Gezielte Isolierung von spezifischem Myo-Inositol unter Verwendung von Bakteriengruppen aus dem Hühnerdigesta

Zu Beginn wird homogenisierter Hühnerverdau aus einem extrahierten Hühnerdarm auf einem Wirbel für 10 bis 15 Sekunden geerntet. Die homogenisierte Probe in das Röhrchen mit dem Anreicherungsmedium überführen. Verwenden Sie nach der Inkubation einen Vortex-Mischer, um das angereicherte Röhrchen 10 bis 15 Sekunden lang gründlich zu mischen.

Anschließend wird die gemischte Probe in ein steriles Minimalbrühemedium überführt, bevor sie wie zuvor inkubiert wird. Als nächstes verdünnen Sie die Proben seriell in steriler Kochsalzlösung, beginnend mit einer Verdünnung von eins bis 10 und fortgesetzt bis eine Verdünnung von eins bis 1000. Homogenisieren Sie die Probe nach jeder Verdünnung gründlich auf einem Wirbelmischer.

Ein Milliliter der verdünnten Probe wird unter sterilen und anaeroben Bedingungen in eine Petrischale gegeben.
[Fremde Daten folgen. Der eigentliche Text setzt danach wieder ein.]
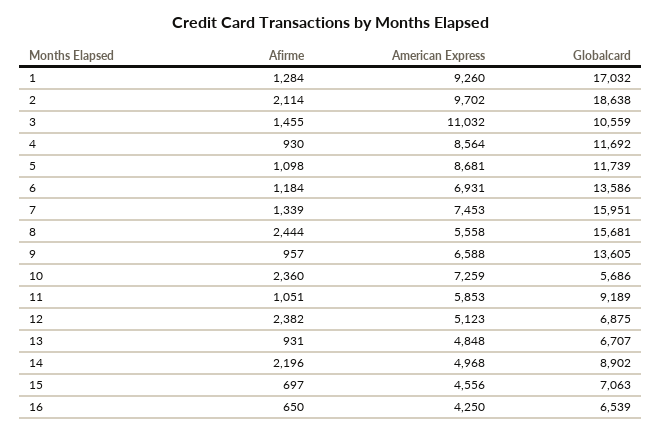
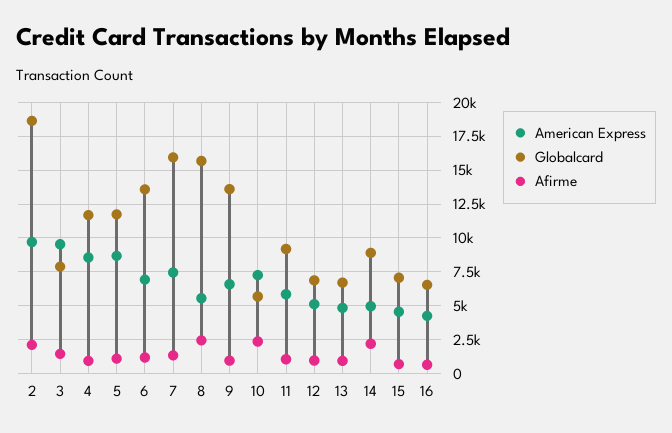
  {
    "Afirme": {
-     "1": 1284,
      "2": 2114,
      "3": 1455,
      "4": 930,
      "5": 1098,
      "6": 1184,
      "7": 1339,
      "8": 2444,
      "9": 957,
      "10": 2360,
      "11": 1051,
-     "12": 2382,
+     "12": 1000,
      "13": 931,
      "14": 2196,
      "15": 697,
      "16": 650
    },
    "American Express": {
-     "1": 9260,
      "2": 9702,
-     "3": 11032,
+     "3": 9500,
      "4": 8564,
      "5": 8681,
      "6": 6931,
      "7": 7453,
      "8": 5558,
      "9": 6588,
      "10": 7259,
      "11": 5853,
      "12": 5123,
      "13": 4848,
      "14": 4968,
      "15": 4556,
      "16": 4250
    },
    "Globalcard": {
-     "1": 17032,
      "2": 18638,
-     "3": 10559,
+     "3": 8000,
      "4": 11692,
      "5": 11739,
      "6": 13586,
      "7": 15951,
      "8": 15681,
      "9": 13605,
      "10": 5686,
      "11": 9189,
      "12": 6875,
      "13": 6707,
      "14": 8902,
      "15": 7063,
      "16": 6539
    }
  }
Gießen Sie dann 15 bis 20 Milliliter geschmolzenes minimales Agarmedium in die Petrischale. Schwenken Sie die Schüssel vorsichtig, um eine gleichmäßige Mischung zu gewährleisten.
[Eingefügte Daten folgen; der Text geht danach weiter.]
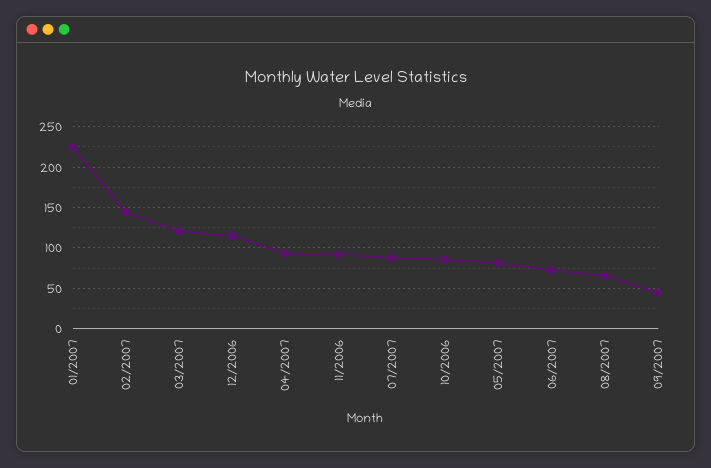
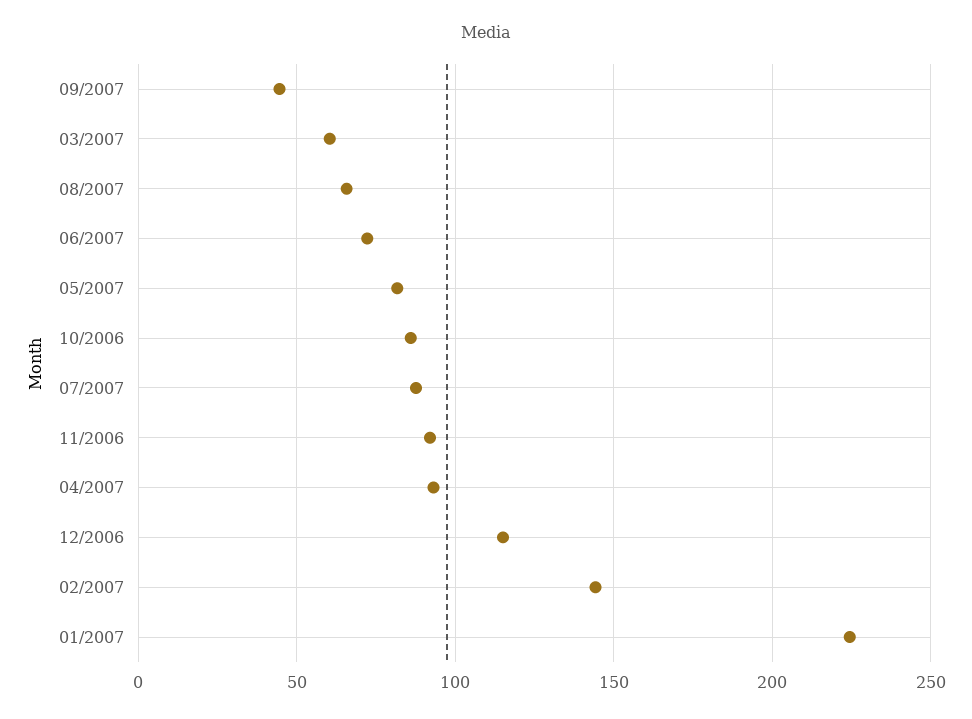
  {
    "01/2007": 225,
    "02/2007": 145,
-   "03/2007": 120,
+   "03/2007": 60,
    "12/2006": 115,
    "04/2007": 95,
    "11/2006": 90,
    "07/2007": 90,
    "10/2006": 85,
    "05/2007": 80,
    "06/2007": 70,
    "08/2007": 65,
    "09/2007": 45
  }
Wenn der Agar erstarrt ist, inkubieren Sie die Schalen in umgekehrter Position in einer anaeroben Station für 24 Stunden. bei 39 Grad Celsius. Die Kolonien sollten am Ende der Inkubation als deutliche, kleine eingebettete Punkte erscheinen.

Verwenden Sie nun eine sterile Impfschlaufe, um jede einzelne Bakterienkolonie vorsichtig zu entnehmen. Füllen Sie die Kolonien in separate Röhrchen mit fünf Millilitern minimalem Brühemedium um. Die erhöhte Trübungen am Ende der Inkubation sind ein Hinweis auf Bakterienwachstum.

Bakterienkolonien, die in der Lage sind, Myo-Inositol zu verwerten, wurden auf minimalem Agarmedium beobachtet.